# Done with both these A$$hats Lyft and Uber



## Waffles (Oct 25, 2016)

I know the area, made good money and dont need the fif anymore. 

Im proud to say I didnt take any sh-t from customers.

No tip-3 stars if nice q star if rude and i was happy to tell them.

Kicked 4 people out in my time and didnt do the oh can i stop and get stops for anyone. 


THE KEY TO THIS JOB IS NOT NEEDING IT, LIKE MOST JOBS. OTHERWISE YOUR TREATED LIKE A DOORMAT.


I HAVE SOME EXCELLENT STORIES
Kicked a guy out in the country at 5am with no cell phone, he left it in my car. Oh sweet revenge. 

Many more

This gig sucks, happy for anyone who quits this abusive job. 

UBER and Lyft treat driver like garbage


----------



## Fubernuber (Jan 15, 2017)

Waffles said:


> I know the area, made good money and dont need the fif anymore.
> 
> Im proud to say I didnt take any sh-t from customers.
> 
> ...


Respect. I still need this job and in nyc we are held to a 4.8 minimum so its a high bar if you dont let people treat you like garbage


----------



## Waffles (Oct 25, 2016)

What are your rates like, we have a joke of .85/mile. I know driver here that lose money, with gas prices raising, Im out.


----------



## Shangsta (Aug 15, 2016)

Waffles said:


> What are your rates like, we have a joke of .85/mile. I know driver here that lose money, with gas prices raising, Im out.


1.70 a mile. It's exactly double what you all get


----------



## TheFixer1 (Jan 29, 2017)

Shangsta said:


> 1.70 a mile. It's exactly double what you all get


Do you even know the cost associated with operating a FHV in NYC, apparently not, the rate you mentioned is too low for NYC.


----------



## Reaper216 (Feb 20, 2017)

When you say .85/mile do you mean before or after Uber takes the 25%?


----------



## Lantawood (Feb 23, 2017)

You are speaking my mind right now. I'm over it. Count me out!



Waffles said:


> THE KEY TO THIS JOB IS NOT NEEDING IT, LIKE MOST JOBS. OTHERWISE YOUR TREATED LIKE A DOORMAT.
> 
> This gig sucks, happy for anyone who quits this abusive job.
> 
> UBER and Lyft treat driver like garbage


----------



## SEAL Team 5 (Dec 19, 2015)

Reaper216 said:


> When you say .85/mile do you mean before or after Uber takes the 25%?


In Dallas, $.85 is before Uber's cut. They're basically driving for $.64/mile.


----------



## Reaper216 (Feb 20, 2017)

| Data below |
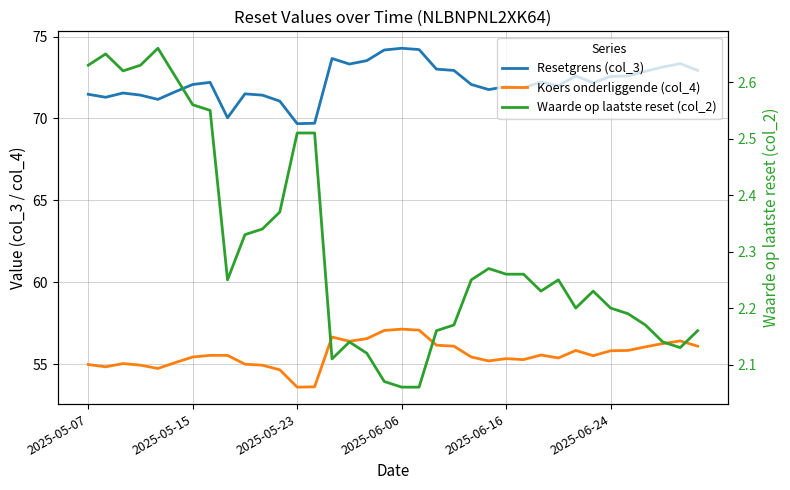

How many distinct data groups are displayed?

3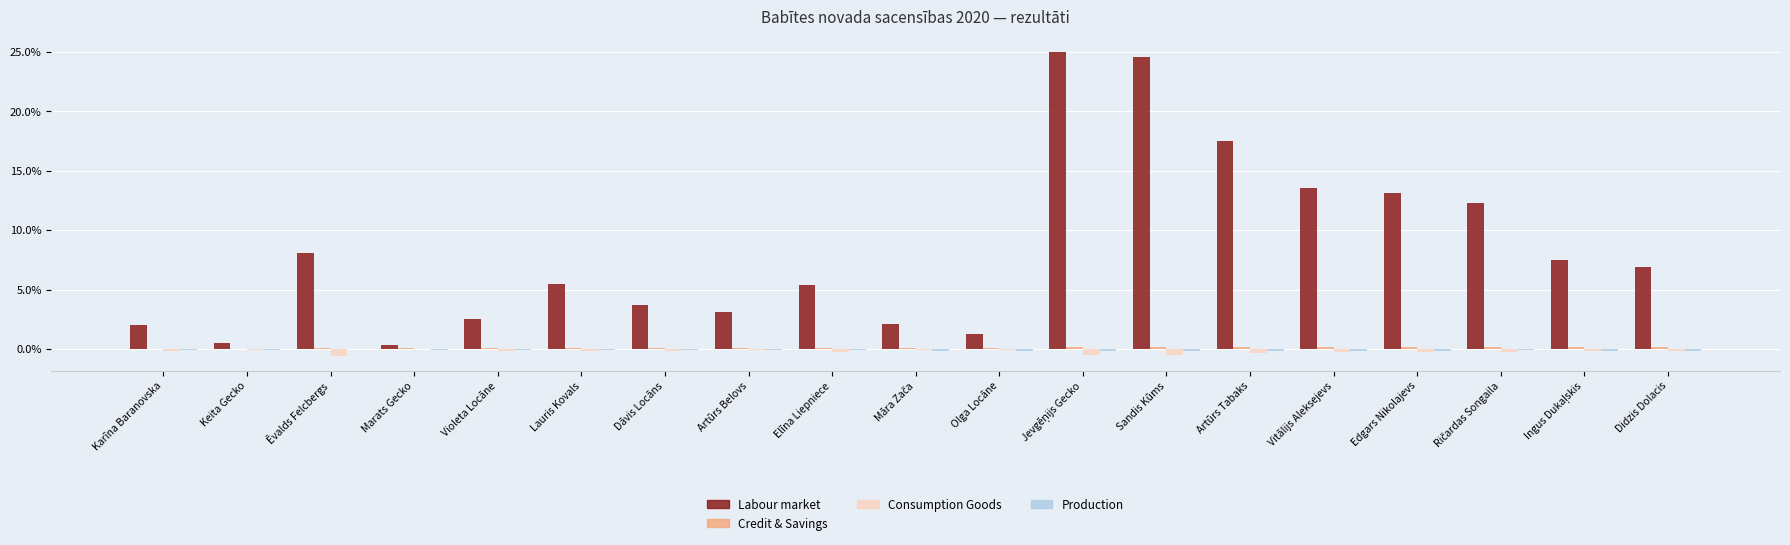

The value of Labour market at Artūrs Belovs is 3.1. True or false?

True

| Problem set |
**A)** In the forum thread about quitting Uber and Lyft, rewrite the paragraph beginning "What are your rates like" as a short bulleted list that keeps its main facts.
**B)** In the forum thread about quitting Uber and Lyft, what minimum rating are drivers in NYC held to?
**C)** Carry on the forum thread about quitting Uber and Lyft from the point where it stops.

| Written responses |
**A)**
- Asks what rates other drivers get.
- The local rate is $.85 per mile, which the writer calls a joke.
- The writer knows drivers there who lose money.
- With gas prices rising, the writer is quitting.

**B)** A 4.8 minimum.

**C)**
Good lord, i wouldnt do it for that i dont think


----------



## charmer37 (Nov 18, 2016)

I drive for uber on rare occasions these days, I get tired of driving these cheap azz passengers around for pennies on every dollar, Gas is going up and uber reduce rates but increase there fees, These rideshare companies are ridiculous.


----------



## Lantawood (Feb 23, 2017)

Beyond ridiculous. Hate I ever sipped the kool-aid.



charmer37 said:


> I drive for uber on rare occasions these days, I get tired of driving these cheap azz passengers around for pennies on every dollar, Gas is going up and uber reduce rates but increase there fees, These rideshare companies are ridiculous.


----------



## Jermin8r89 (Mar 10, 2016)

Its $1.24 a mile for boston


----------



## Hokie92 (Mar 14, 2017)

Net net about $1 per mile payout in Chicago market. A lot less in the burbs. Best to do Lyft and figure in gratuities. And best to drive in Primetime. I will work O'Hare Sunday night again.


----------



## uberpoolfool (Jul 5, 2016)

SEAL Team 5 said:


> In Dallas, $.85 is before Uber's cut. They're basically driving for $.64/mile.


In Toronto the rate is 81 cents per km. Which is about 95 cents per mile at current exchange rate. DRIVE SURGE ONLY!!!


----------



## Waffles (Oct 25, 2016)

Makes no sense to drive for either. When Uber put in Boost, the gig was up. There is no good surge, that was eliminated witb boost.

Im retired and wont even drive pt.


----------



## Jagent (Jan 29, 2017)

Cincinnati drivers get .60 after Uber takes their cut.


----------



## day tripper yeah... (Dec 21, 2015)

.60 and .12 in Indy........LESS THAN FREE RIDES IN INDY!!!


----------



## TyDriver (May 17, 2017)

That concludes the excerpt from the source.